Collection entries:
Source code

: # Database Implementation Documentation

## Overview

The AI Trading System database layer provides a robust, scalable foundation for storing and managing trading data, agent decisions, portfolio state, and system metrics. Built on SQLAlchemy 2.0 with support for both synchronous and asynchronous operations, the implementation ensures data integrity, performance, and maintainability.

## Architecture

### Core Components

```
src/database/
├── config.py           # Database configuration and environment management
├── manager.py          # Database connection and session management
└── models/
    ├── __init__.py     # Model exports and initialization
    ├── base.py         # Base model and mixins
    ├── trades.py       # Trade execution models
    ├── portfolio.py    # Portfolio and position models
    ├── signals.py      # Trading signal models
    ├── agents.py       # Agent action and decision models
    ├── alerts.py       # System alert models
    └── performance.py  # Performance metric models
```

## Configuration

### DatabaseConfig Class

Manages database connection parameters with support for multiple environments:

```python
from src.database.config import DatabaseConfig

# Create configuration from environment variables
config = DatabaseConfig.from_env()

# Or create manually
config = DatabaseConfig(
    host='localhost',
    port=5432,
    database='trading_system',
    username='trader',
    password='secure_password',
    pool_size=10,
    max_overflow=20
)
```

--

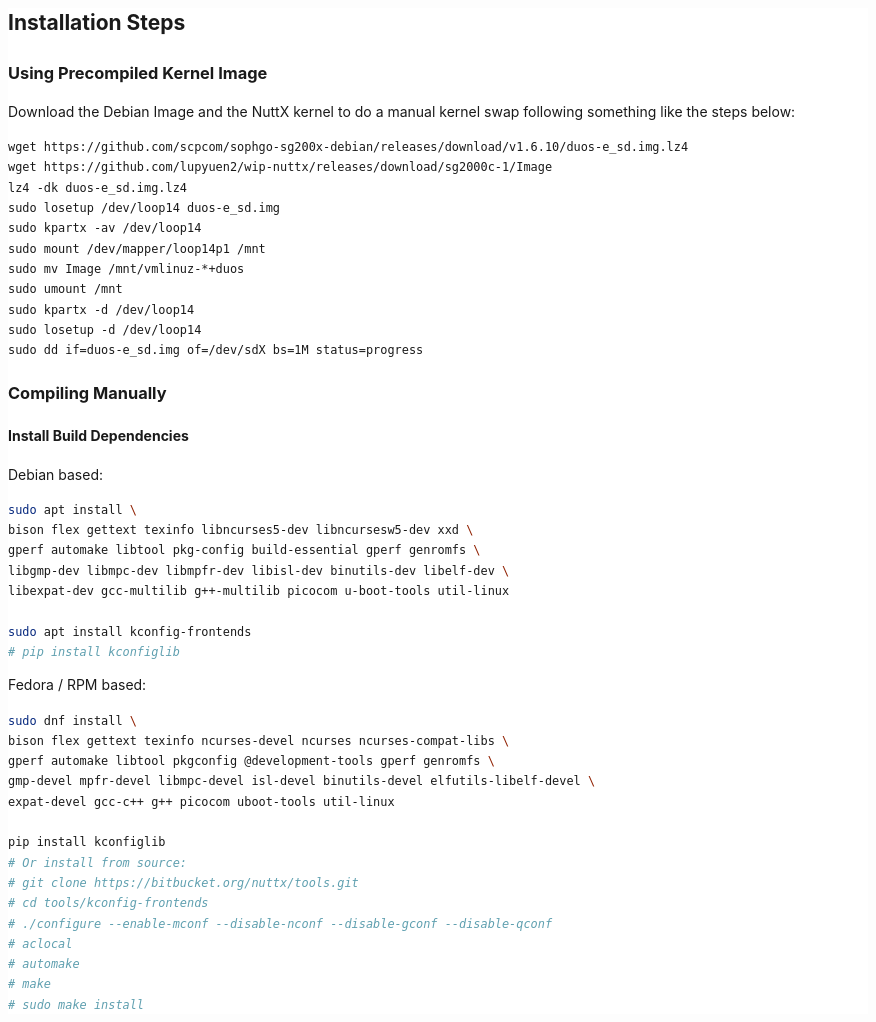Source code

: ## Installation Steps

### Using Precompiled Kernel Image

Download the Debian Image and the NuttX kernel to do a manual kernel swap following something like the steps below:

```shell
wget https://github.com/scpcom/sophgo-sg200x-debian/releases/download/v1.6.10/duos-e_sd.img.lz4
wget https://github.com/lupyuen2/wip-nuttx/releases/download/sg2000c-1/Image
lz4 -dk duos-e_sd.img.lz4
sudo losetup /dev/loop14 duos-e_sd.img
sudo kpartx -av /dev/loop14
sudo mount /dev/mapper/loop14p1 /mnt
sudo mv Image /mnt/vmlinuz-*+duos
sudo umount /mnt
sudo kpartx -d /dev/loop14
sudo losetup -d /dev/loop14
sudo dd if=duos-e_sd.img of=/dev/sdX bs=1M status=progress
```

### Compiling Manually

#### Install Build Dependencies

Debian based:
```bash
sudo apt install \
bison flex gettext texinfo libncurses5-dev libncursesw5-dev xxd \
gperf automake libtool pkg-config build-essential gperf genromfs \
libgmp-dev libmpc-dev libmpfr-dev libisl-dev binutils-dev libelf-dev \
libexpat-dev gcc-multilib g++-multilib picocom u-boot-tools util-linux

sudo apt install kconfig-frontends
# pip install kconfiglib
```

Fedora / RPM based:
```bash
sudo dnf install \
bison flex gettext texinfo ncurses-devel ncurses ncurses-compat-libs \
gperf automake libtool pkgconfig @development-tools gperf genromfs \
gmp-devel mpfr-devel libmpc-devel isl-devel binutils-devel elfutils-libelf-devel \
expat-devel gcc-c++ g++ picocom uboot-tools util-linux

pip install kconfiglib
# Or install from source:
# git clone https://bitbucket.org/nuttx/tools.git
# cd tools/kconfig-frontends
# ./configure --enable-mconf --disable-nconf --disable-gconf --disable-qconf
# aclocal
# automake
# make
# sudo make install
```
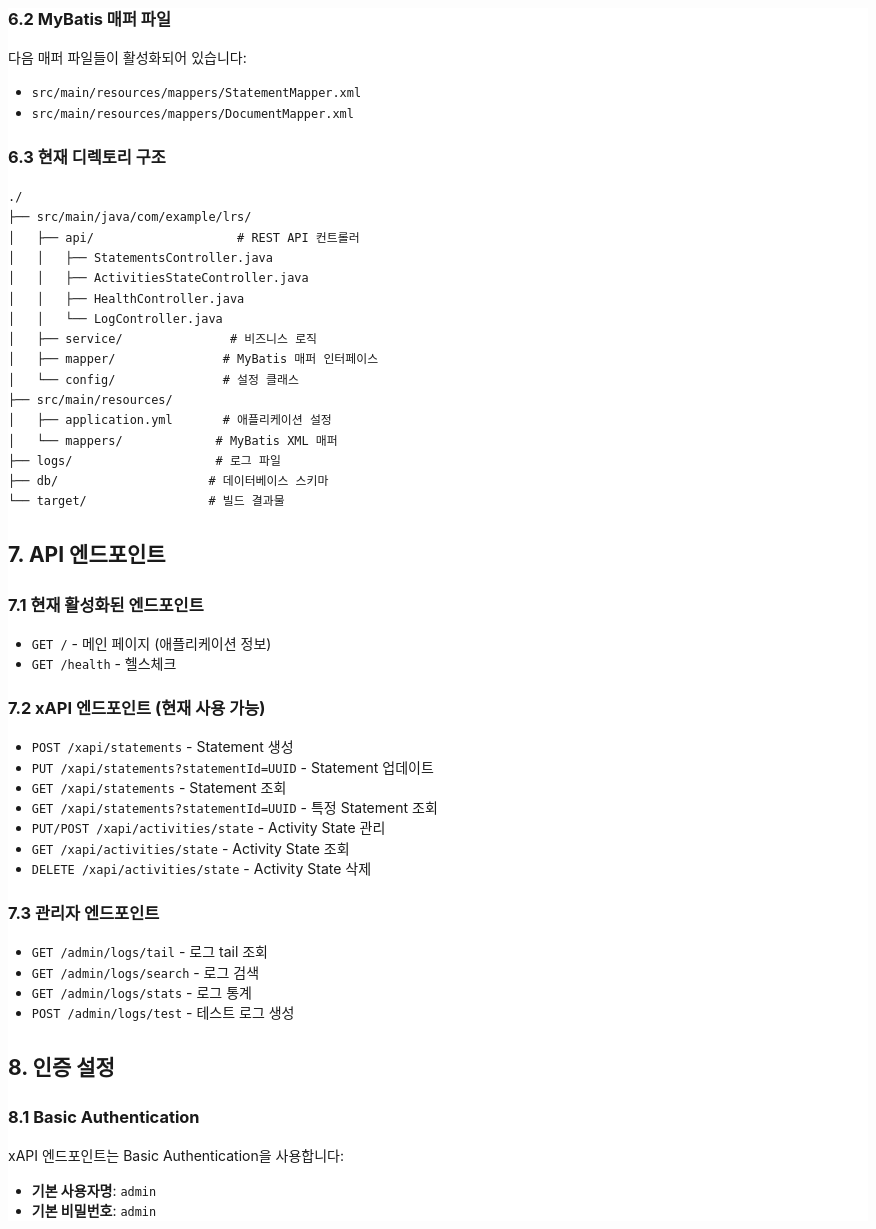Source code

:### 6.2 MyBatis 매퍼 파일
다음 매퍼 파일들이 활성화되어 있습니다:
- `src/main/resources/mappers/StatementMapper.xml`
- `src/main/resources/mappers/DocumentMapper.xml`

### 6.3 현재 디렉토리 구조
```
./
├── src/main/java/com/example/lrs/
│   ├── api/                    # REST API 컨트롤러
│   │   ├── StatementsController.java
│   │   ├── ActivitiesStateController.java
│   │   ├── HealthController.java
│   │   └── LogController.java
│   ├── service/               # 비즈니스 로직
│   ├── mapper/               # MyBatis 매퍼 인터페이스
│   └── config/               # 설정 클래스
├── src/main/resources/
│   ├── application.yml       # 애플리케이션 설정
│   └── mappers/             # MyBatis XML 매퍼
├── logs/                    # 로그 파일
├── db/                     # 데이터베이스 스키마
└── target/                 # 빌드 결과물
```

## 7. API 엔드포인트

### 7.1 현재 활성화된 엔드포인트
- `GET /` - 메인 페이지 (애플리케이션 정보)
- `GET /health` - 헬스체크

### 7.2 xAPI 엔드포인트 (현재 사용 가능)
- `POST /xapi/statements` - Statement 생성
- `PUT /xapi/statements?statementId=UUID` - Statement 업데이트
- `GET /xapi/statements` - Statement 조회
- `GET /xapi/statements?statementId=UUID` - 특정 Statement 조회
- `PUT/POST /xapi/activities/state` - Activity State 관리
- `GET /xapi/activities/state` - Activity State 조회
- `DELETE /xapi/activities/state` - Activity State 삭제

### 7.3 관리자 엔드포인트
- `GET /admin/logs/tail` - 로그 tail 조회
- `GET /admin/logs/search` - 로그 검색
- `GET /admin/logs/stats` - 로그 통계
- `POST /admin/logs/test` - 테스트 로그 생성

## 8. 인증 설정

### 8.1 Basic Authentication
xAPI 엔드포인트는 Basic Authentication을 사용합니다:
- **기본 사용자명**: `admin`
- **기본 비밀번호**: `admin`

EXERCISE BRIEF: Please determine how many lines of the records above contain "UUID", and state that number only.

TASK ANSWER: 2